Dani Plomer

Personal information
- Full name: Daniel Enrique Plomer Gordillo
- Date of birth: 30 November 1998 (age 27)
- Place of birth: Palma, Spain
- Height: 1.79 m (5 ft 10+1⁄2 in)
- Position: Winger

Team information
- Current team: Rayo Majadahonda
- Number: 10

Youth career
- Cide
- Mallorca
- Penya Arrabal
- San Francisco
- Mallorca

Senior career*
- Years: Team / Apps / (Gls)
- 2017: Independiente Camp Redó / 13 / (2)
- 2018: Santa Catalina / 11 / (4)
- 2018–2019: Poblense / 39 / (15)
- 2019–2020: Leganés B / 26 / (7)
- 2020: Leganés / 0 / (0)
- 2020–2022: Granada B / 36 / (2)
- 2020–2022: Granada / 1 / (0)
- 2022: El Ejido / 15 / (1)
- 2022–2023: Poblense / 17 / (6)
- 2023–2024: Gimnástica Segoviana / 38 / (9)
- 2024–2025: Atlético Baleares / 25 / (3)
- 2025–: Rayo Majadahonda / 30 / (4)

= Dani Plomer =

Spanish footballer

Daniel Enrique "Dani" Plomer Gordillo (born 30 November 1998) is a Spanish professional footballer who plays for Segunda Federación club Rayo Majadahonda as a left winger.

==Club career==
Born in Palma, Mallorca, Balearic Islands, Plomer represented Centro Internacional de Educación (CIDE), RCD Mallorca, AD Penya Arrabal and CD San Francisco as a youth. In 2017, after finishing his formation, he made his senior debut with SCD Independiente before moving to Tercera División side Club Santa Catalina Atlético in December.

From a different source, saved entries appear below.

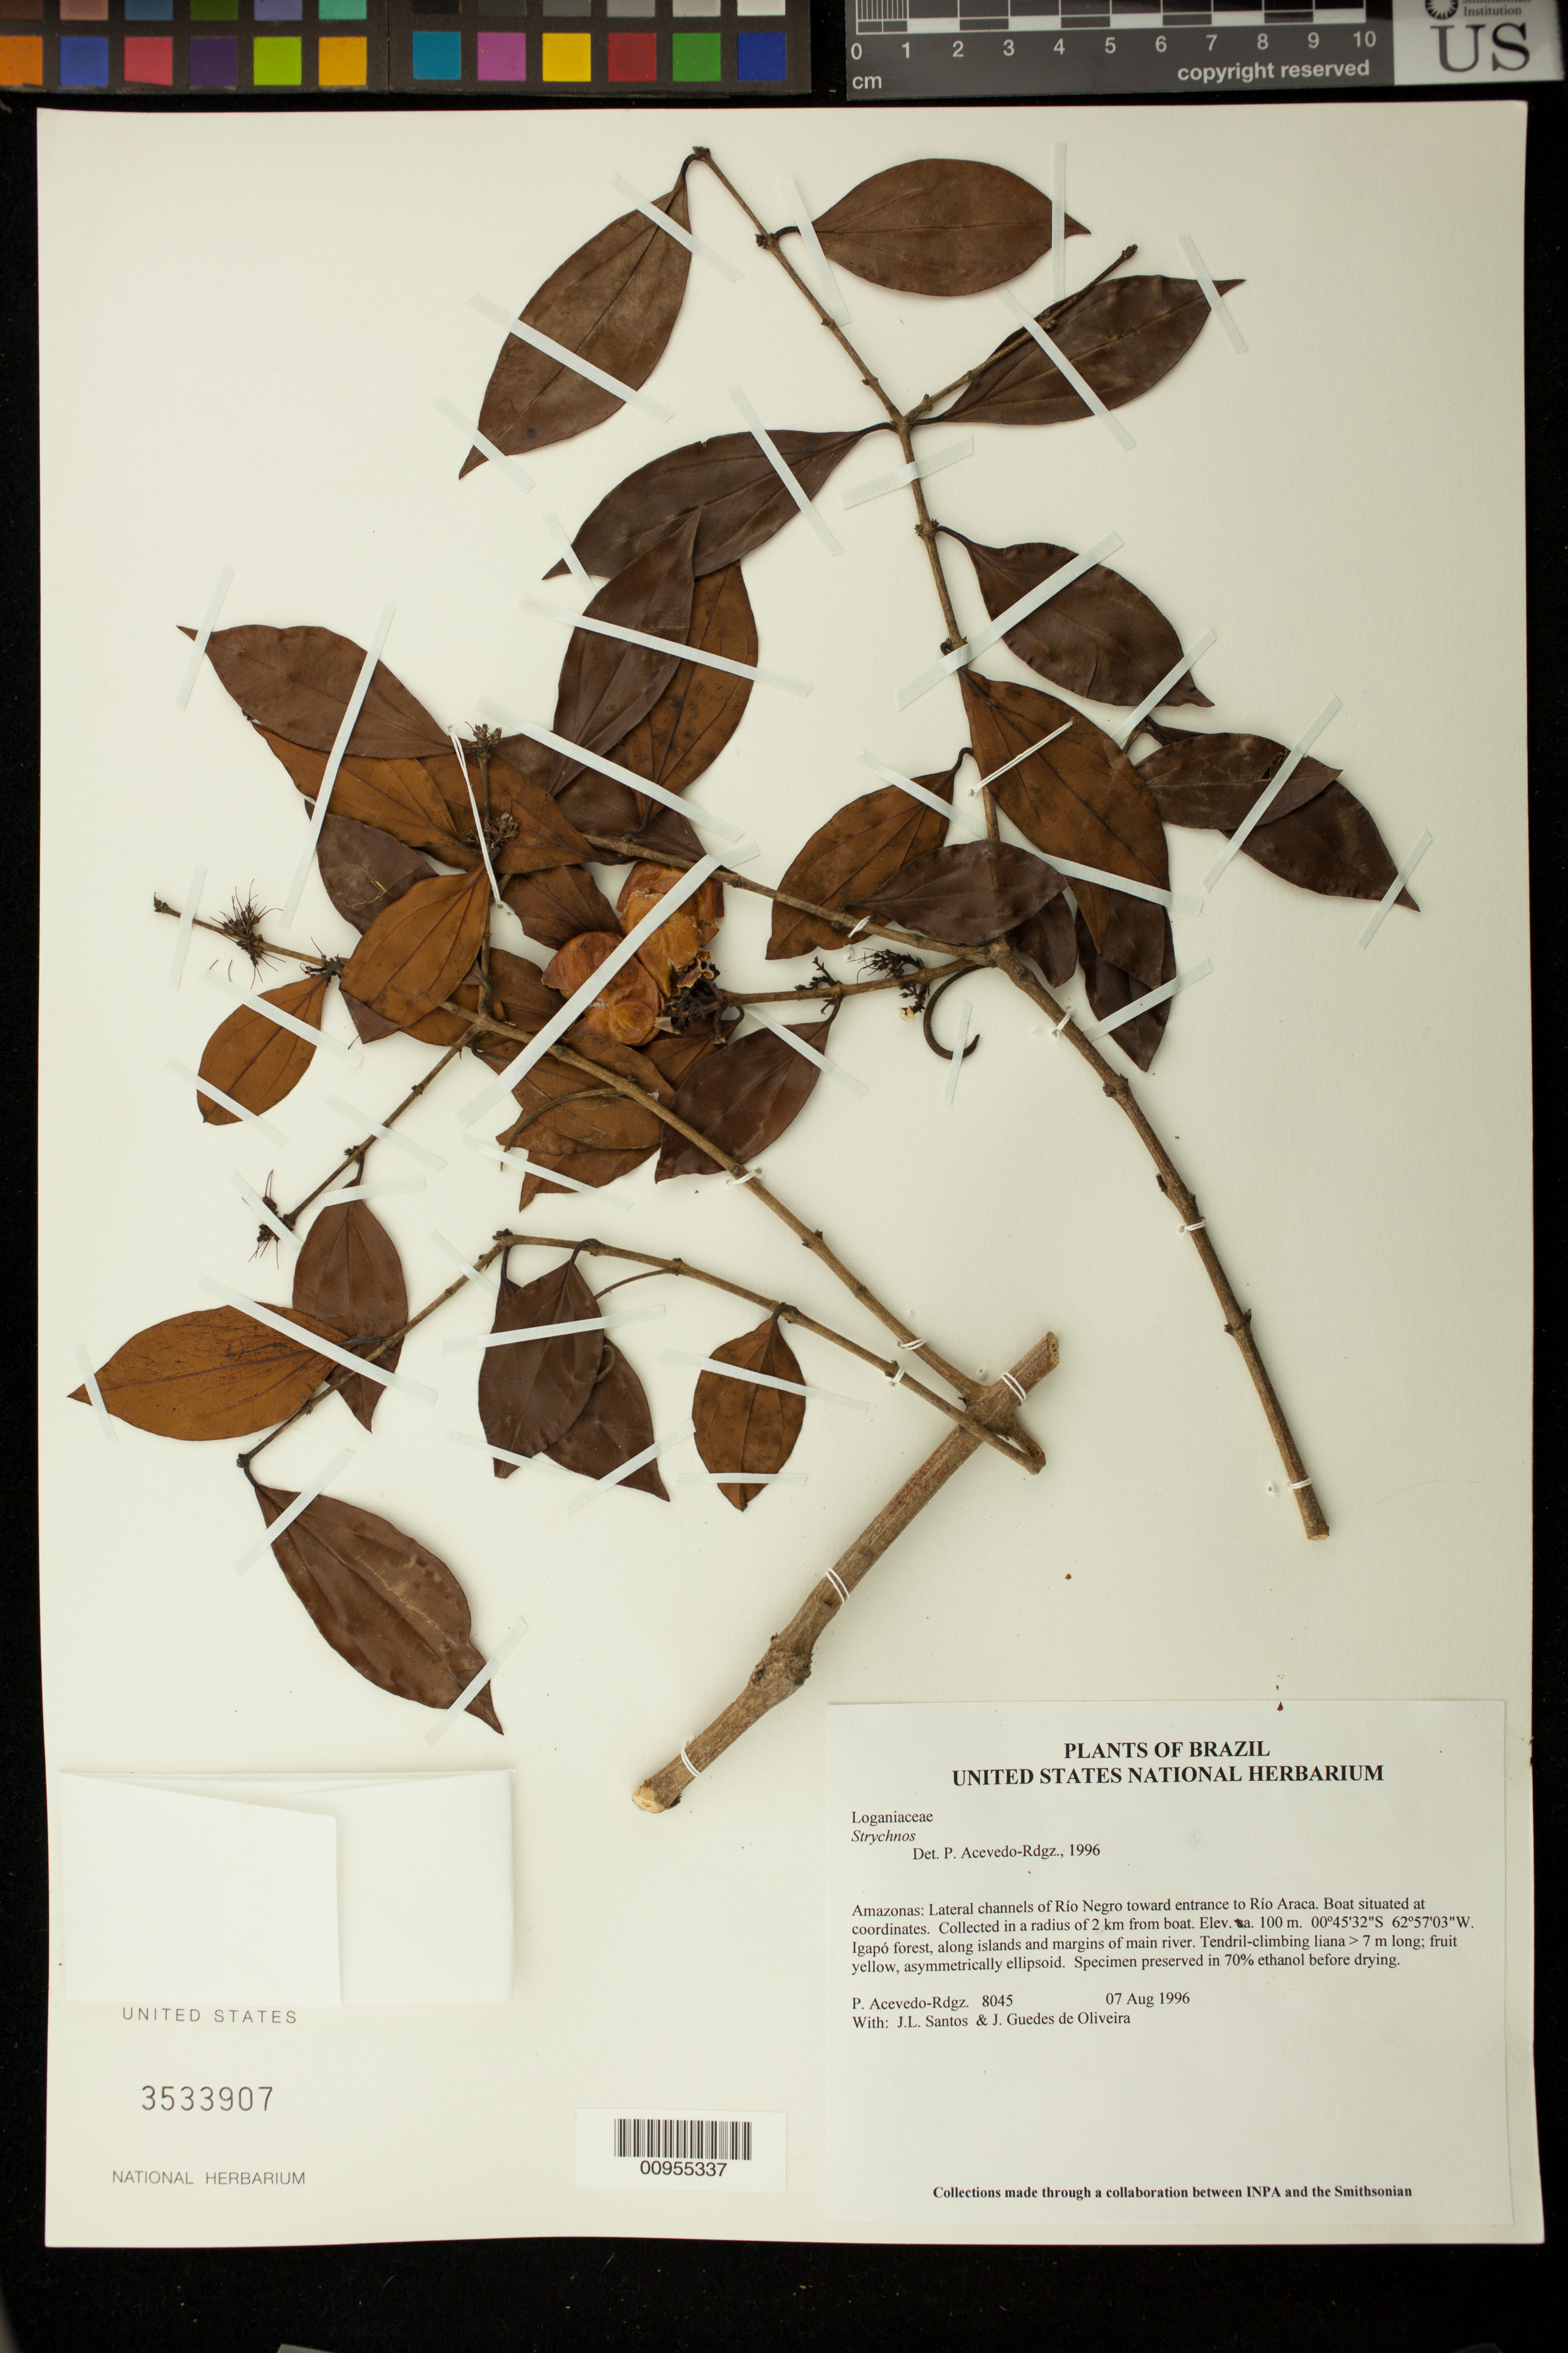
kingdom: Plantae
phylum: Tracheophyta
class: Magnoliopsida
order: Gentianales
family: Loganiaceae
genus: Strychnos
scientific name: Strychnos guianensis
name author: (Aubl.) Mart.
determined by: Setubal, R. B.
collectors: P. Acevedo-Rodr., J. L. Santos & J. Guedes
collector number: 8045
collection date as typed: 07 Aug 1996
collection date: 1996-08-07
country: Brazil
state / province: Amazonas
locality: Amazonas: Lateral channels of Río Negro toward entrance to Río Araca. Boat situated at coordinates. Collected in a radius of 2 km from boat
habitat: Igapó forest, along islands and margins of main river.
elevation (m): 100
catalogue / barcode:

On 5 July 2018, Plomer signed for UD Poblense, still in the fourth division. On 13 August of the following year, after scoring 15 goals, he joined CD Leganés and was assigned to the reserves also in division four.

Plomer made his professional debut on 30 January 2020, coming on as a second-half substitute for Martin Braithwaite in a 0–5 away loss against FC Barcelona, for the season's Copa del Rey. On 19 August, he agreed to a two-year contract with Granada CF and was assigned to the B-team in Segunda División B.

Plomer made his first team – and La Liga – debut for the Andalusians on 8 November 2020, replacing Roberto Soldado in a 0–2 away loss against Real Sociedad, as his side was heavily impacted by the COVID-19 pandemic.

On 21 June 2024, Plomer signed with Atlético Baleares in the fourth-tier Segunda Federación.